Scientific classification
- Kingdom: Plantae
- Clade: Tracheophytes
- Clade: Angiosperms
- Clade: Eudicots
- Order: Caryophyllales
- Family: Amaranthaceae
- Genus: Chenopodium
- Species: C. formosanum
- Binomial name: Chenopodium formosanum Koidz.

= Chenopodium formosanum =

- Genus: Chenopodium
- Species: formosanum
- Authority: Koidz.

Species of flowering plant

Chenopodium formosanum is a Chenopodium species endemic to Taiwan. It was a key component of the diets of Taiwanese indigenous peoples and remains culturally and culinarily significant.

==Common names==
Chenopodium formosanum is known as djulis in the Paiwan language, mukun in Bunun language, ba'e in Rukai language, and duli in Puyuma language, and kowal in Amis language. The Chinese common name 紅藜 (Pinyin: hónglí, literally "red goosefoot") was coined by plant taxonomist 林志忠 Lín Zhìzhōng who has worked with Taiwanese Indigenous communities for decades to revitalize traditional Indigenous crops and agriculture systems.
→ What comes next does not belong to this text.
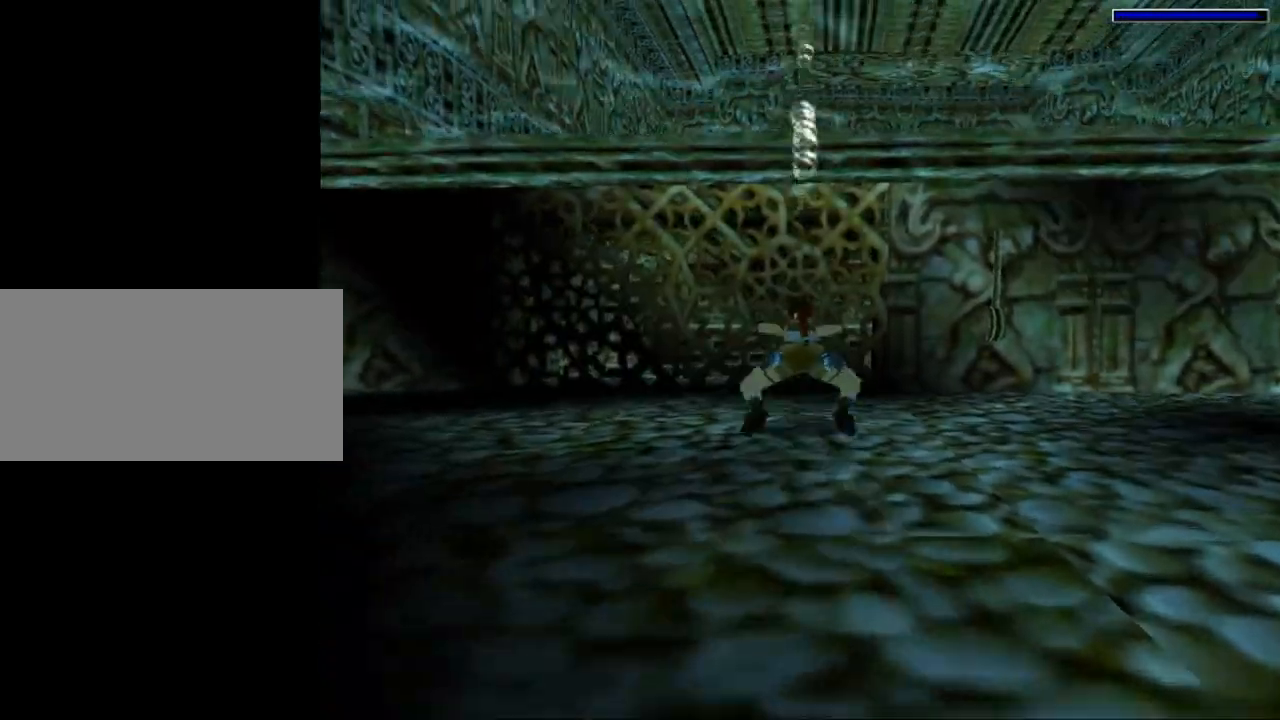
{"keys": ["down", "jump"], "events": [[267, "down", "down"]]}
To gain academic support for this restoration work, 林志忠 Lín Zhìzhōng worked with research teams from Pingtung University of Science and Technology, National Sun Yat-sen University and National Kaohsiung University, to establish 紅藜 as an academically recognized common name.

Chenopodium formosanum is also known as red quinoa. Note that the name "red goosefoot" is also used for the related species Oxybasis rubra. It is also known as "rainbow rice" due to its stripes.

==Description==
Chenopodium formosanum is a cereal. It has a high fiber and protein content.

==History==
Chenopodium formosanum was a key component of the diets of Formosan indigenous peoples, but because it is not a staple food or economic crop, instead traditionally used to make millet wine, it had largely disappeared from cultivation by the 2000s. Renewed interest in traditional foodstuffs has led to a revival of production with cultivation in Taitung County expanding from 40 hectares in 2015 to 200 hectares in 2018. This rapid expansion quickly glutted the market and surplus produce had to be stored.

Chenopodium formosanum is part of the Slow Food Foundation for Biodiversity's Ark of Taste.